The successful sieving of the fuel molecules is achieved via selective proton transfers due to steric hindrance on holey graphene sheets that have chemical functionalization and act as proton-exchange membranes.
The demand for the development of direct methanol/formic acid-fuel cell technology has been increasing in recent years. In this technology, methanol or formic acid is used as an e-fuel for generating electricity.
The fuel cells generate electricity via proton transfer; however, conventional proton-exchange membranes suffer from the "crossover phenomenon," where the fuel molecules are also transferred between anodes and cathodes. Thereafter, the fuel molecules are unnecessarily oxidized and the electrodes are deactivated.
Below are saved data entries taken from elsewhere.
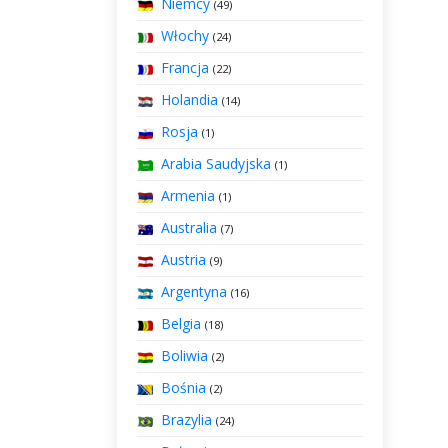
Niemcy
(49)
Włochy
(24)
Francja
(22)
Holandia
(14)
Rosja
(1)
Arabia Saudyjska
(1)
Armenia
(1)
Australia
(7)
Austria
(9)
Argentyna
(16)
Belgia
(18)
Boliwia
(2)
Bośnia
(2)
Brazylia
(24)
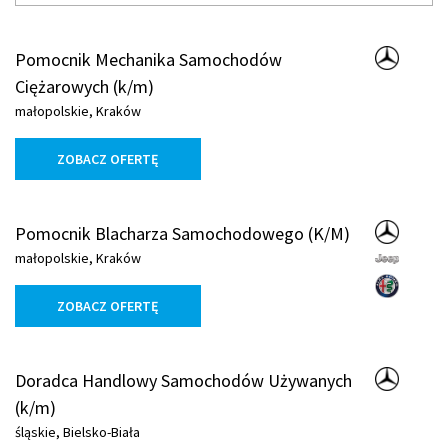
Pomocnik Mechanika Samochodów
Ciężarowych (k/m)
małopolskie, Kraków
ZOBACZ OFERTĘ
Pomocnik Blacharza Samochodowego (K/M)​
małopolskie, Kraków
ZOBACZ OFERTĘ
Doradca Handlowy Samochodów Używanych
(k/m)
śląskie, Bielsko-Biała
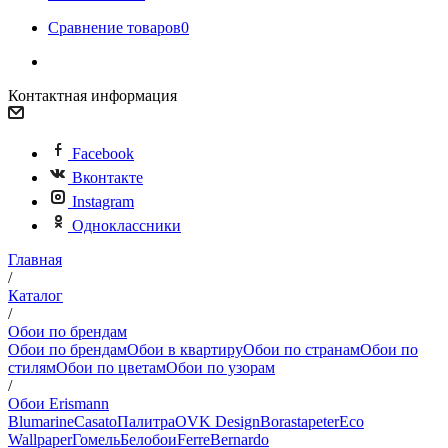
Сравнение товаров
0
Контактная информация
Facebook
Вконтакте
Instagram
Одноклассники
Главная
/
Каталог
/
Обои по брендам
Обои по брендам
Обои в квартиру
Обои по странам
Обои по
стилям
Обои по цветам
Обои по узорам
/
Обои Erismann
Blumarine
Casato
Палитра
OVK Design
Borastapeter
Eco
Wallpaper
Гомель
Белобои
Ferre
Bernardo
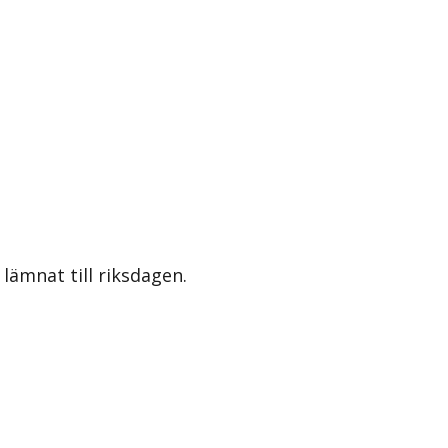
lämnat till riksdagen.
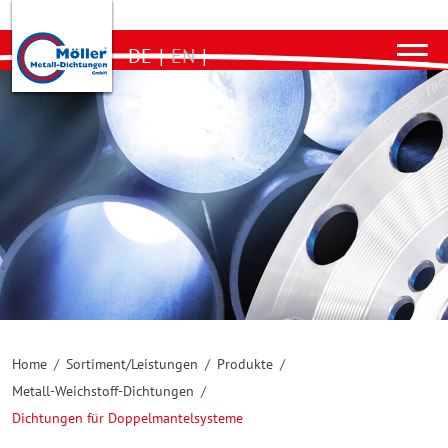
DE
|
EN
|
Home
/
Sortiment/Leistungen
/
Produkte
/
Metall-Weichstoff-Dichtungen
/
Dichtungen für Doppelmantelsysteme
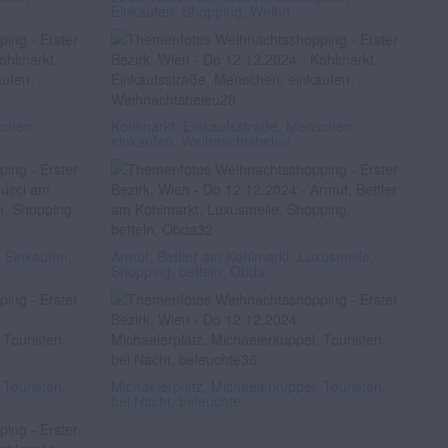
Einkaufen, Shopping, Weihn
schen,
Kohlmarkt, Einkaufsstraße, Menschen,
einkaufen, Weihnachtsbeleu
 Einkaufen,
Armut, Bettler am Kohlmarkt, Luxusmeile,
Shopping, betteln, Obda
 Touristen,
Michaelerplatz, Michaelerkuppel, Touristen,
bei Nacht, beleuchte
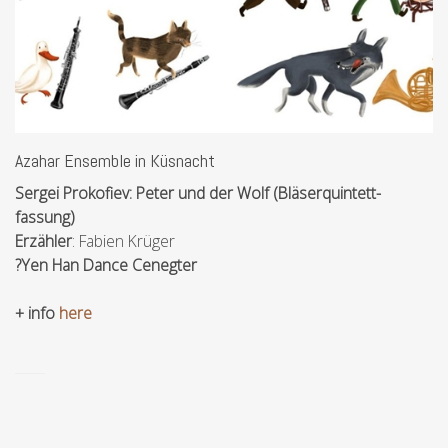
Azahar Ensemble in Küsnacht
Sergei Prokofiev: Peter und der Wolf (Bläserquintett-
fassung)
Erzähler
: Fabien Krüger
?Yen Han Dance Cenegter
+ info
here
In their recent study, the researchers developed a new proton-exchange membrane comprising graphene sheets with 5–10 nm-diameter holes, which are chemically modified with sulfanilic functional groups affording sulfo groups around the holes.
Owing to steric hindrance by the functional groups, the graphene membrane successfully suppresses the crossover phenomenon by blocking the penetration of the fuel molecules while maintaining high proton conductivity, maybe for the first time, according to the researchers.
To date, conventional approaches for inhibiting fuel-molecule migration involved an increase of the membrane thickness or sandwiching two-dimensional materials, which in turn reduced the proton conductivity.
In this study, the researchers investigated structures that inhibit the migration of fuel molecules through electro-osmotic drag and steric hindrance. Consequently, they found that the sulfanilic-functionalized graphene membrane can remarkably suppress electrode degradation compared with the commercially-available Nafion membranes while maintaining the proton conductivity required for fuel cells.
Furthermore, simply pasting the graphene membrane onto a conventional proton-exchange membrane can suppress the crossover phenomenon. Thus, this study contributes to the development of advanced fuel cells as a new alternative for hydrogen-type fuel cells.